▶ Exercise instructions
Copy out every line of the listing below without changing a character, leaving out the pictures.

Dataset entries:
===============
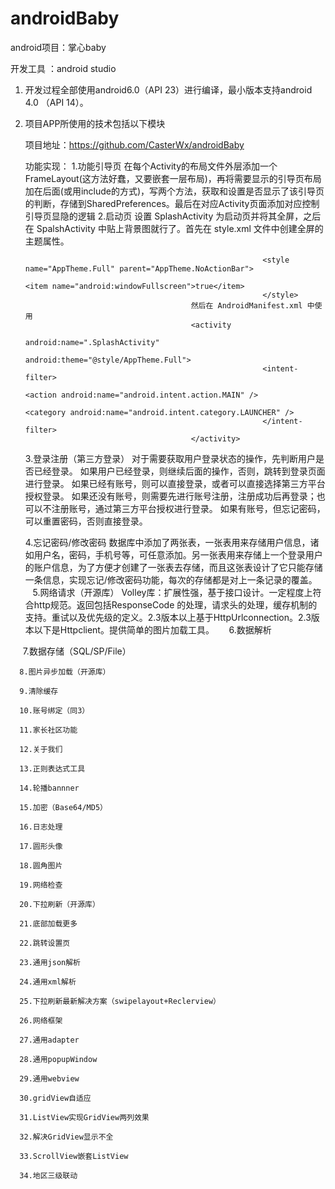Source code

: # androidBaby

android项目：掌心baby

开发工具 ：android studio

1. 开发过程全部使用android6.0（API 23）进行编译，最小版本支持android 4.0 （API 14）。

2. 项目APP所使用的技术包括以下模块		

    项目地址：https://github.com/CasterWx/androidBaby

    功能实现：
      1.功能引导页
											在每个Activity的布局文件外层添加一个FrameLayout(这方法好蠢，又要嵌套一层布局)，再将需要显示的引导页布局加在后面(或用include的方式)，写两个方法，获取和设置是否显示了该引导页的判断，存储到SharedPreferences。最后在对应Activity页面添加对应控制引导页显隐的逻辑 
      2.启动页
											设置 SplashActivity 为启动页并将其全屏，之后在 SpalshActivity 中贴上背景图就行了。首先在 style.xml 文件中创建全屏的主题属性。
															<style name="AppTheme.NoActionBar">
																			<item name="windowActionBar">false</item>
																			<item name="windowNoTitle">true</item>
															</style>

															<style name="AppTheme.Full" parent="AppTheme.NoActionBar">
																			<item name="android:windowFullscreen">true</item>
															</style>
											然后在 AndroidManifest.xml 中使用
											<activity
															android:name=".SplashActivity"
															android:theme="@style/AppTheme.Full">
															<intent-filter>
																			<action android:name="android.intent.action.MAIN" />
																			<category android:name="android.intent.category.LAUNCHER" />
															</intent-filter>
											</activity> 
      3.登录注册（第三方登录）
											对于需要获取用户登录状态的操作，先判断用户是否已经登录。
											如果用户已经登录，则继续后面的操作，否则，跳转到登录页面进行登录。
											如果已经有账号，则可以直接登录，或者可以直接选择第三方平台授权登录。
											如果还没有账号，则需要先进行账号注册，注册成功后再登录；也可以不注册账号，通过第三方平台授权进行登录。
											如果有账号，但忘记密码，可以重置密码，否则直接登录。

      4.忘记密码/修改密码
											数据库中添加了两张表，一张表用来存储用户信息，诸如用户名，密码，手机号等，可任意添加。另一张表用来存储上一个登录用户的账户信息，为了方便才创建了一张表去存储，而且这张表设计了它只能存储一条信息，实现忘记/修改密码功能，每次的存储都是对上一条记录的覆盖。
      5.网络请求（开源库）
											Volley库：扩展性强，基于接口设计。一定程度上符合http规范。返回包括ResponseCode 的处理，请求头的处理，缓存机制的支持。重试以及优先级的定义。2.3版本以上基于HttpUrlconnection。2.3版本以下是Httpclient。提供简单的图片加载工具。
      6.数据解析
											
      7.数据存储（SQL/SP/File）

      8.图片异步加载（开源库）

      9.清除缓存

      10.账号绑定（同3）

      11.家长社区功能

      12.关于我们

      13.正则表达式工具

      14.轮播bannner

      15.加密（Base64/MD5）

      16.日志处理

      17.圆形头像

      18.圆角图片

      19.网络检查

      20.下拉刷新（开源库）

      21.底部加载更多

      22.跳转设置页

      23.通用json解析

      24.通用xml解析

      25.下拉刷新最新解决方案（swipelayout+Reclerview）

      26.网络框架

      27.通用adapter

      28.通用popupWindow

      29.通用webview

      30.gridView自适应

      31.ListView实现GridView两列效果

      32.解决GridView显示不全

      33.ScrollView嵌套ListView

      34.地区三级联动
===============
▶ Solution to the exercise
Source code

: # androidBaby

android项目：掌心baby

开发工具 ：android studio

1. 开发过程全部使用android6.0（API 23）进行编译，最小版本支持android 4.0 （API 14）。

2. 项目APP所使用的技术包括以下模块		

    项目地址：https://github.com/CasterWx/androidBaby

    功能实现：
      1.功能引导页
											在每个Activity的布局文件外层添加一个FrameLayout(这方法好蠢，又要嵌套一层布局)，再将需要显示的引导页布局加在后面(或用include的方式)，写两个方法，获取和设置是否显示了该引导页的判断，存储到SharedPreferences。最后在对应Activity页面添加对应控制引导页显隐的逻辑 
      2.启动页
											设置 SplashActivity 为启动页并将其全屏，之后在 SpalshActivity 中贴上背景图就行了。首先在 style.xml 文件中创建全屏的主题属性。
															<style name="AppTheme.NoActionBar">
																			<item name="windowActionBar">false</item>
																			<item name="windowNoTitle">true</item>
															</style>

															<style name="AppTheme.Full" parent="AppTheme.NoActionBar">
																			<item name="android:windowFullscreen">true</item>
															</style>
											然后在 AndroidManifest.xml 中使用
											<activity
															android:name=".SplashActivity"
															android:theme="@style/AppTheme.Full">
															<intent-filter>
																			<action android:name="android.intent.action.MAIN" />
																			<category android:name="android.intent.category.LAUNCHER" />
															</intent-filter>
											</activity> 
      3.登录注册（第三方登录）
											对于需要获取用户登录状态的操作，先判断用户是否已经登录。
											如果用户已经登录，则继续后面的操作，否则，跳转到登录页面进行登录。
											如果已经有账号，则可以直接登录，或者可以直接选择第三方平台授权登录。
											如果还没有账号，则需要先进行账号注册，注册成功后再登录；也可以不注册账号，通过第三方平台授权进行登录。
											如果有账号，但忘记密码，可以重置密码，否则直接登录。

      4.忘记密码/修改密码
											数据库中添加了两张表，一张表用来存储用户信息，诸如用户名，密码，手机号等，可任意添加。另一张表用来存储上一个登录用户的账户信息，为了方便才创建了一张表去存储，而且这张表设计了它只能存储一条信息，实现忘记/修改密码功能，每次的存储都是对上一条记录的覆盖。
      5.网络请求（开源库）
											Volley库：扩展性强，基于接口设计。一定程度上符合http规范。返回包括ResponseCode 的处理，请求头的处理，缓存机制的支持。重试以及优先级的定义。2.3版本以上基于HttpUrlconnection。2.3版本以下是Httpclient。提供简单的图片加载工具。
      6.数据解析
											
      7.数据存储（SQL/SP/File）

      8.图片异步加载（开源库）

      9.清除缓存

      10.账号绑定（同3）

      11.家长社区功能

      12.关于我们

      13.正则表达式工具

      14.轮播bannner

      15.加密（Base64/MD5）

      16.日志处理

      17.圆形头像

      18.圆角图片

      19.网络检查

      20.下拉刷新（开源库）

      21.底部加载更多

      22.跳转设置页

      23.通用json解析

      24.通用xml解析

      25.下拉刷新最新解决方案（swipelayout+Reclerview）

      26.网络框架

      27.通用adapter

      28.通用popupWindow

      29.通用webview

      30.gridView自适应

      31.ListView实现GridView两列效果

      32.解决GridView显示不全

      33.ScrollView嵌套ListView

      34.地区三级联动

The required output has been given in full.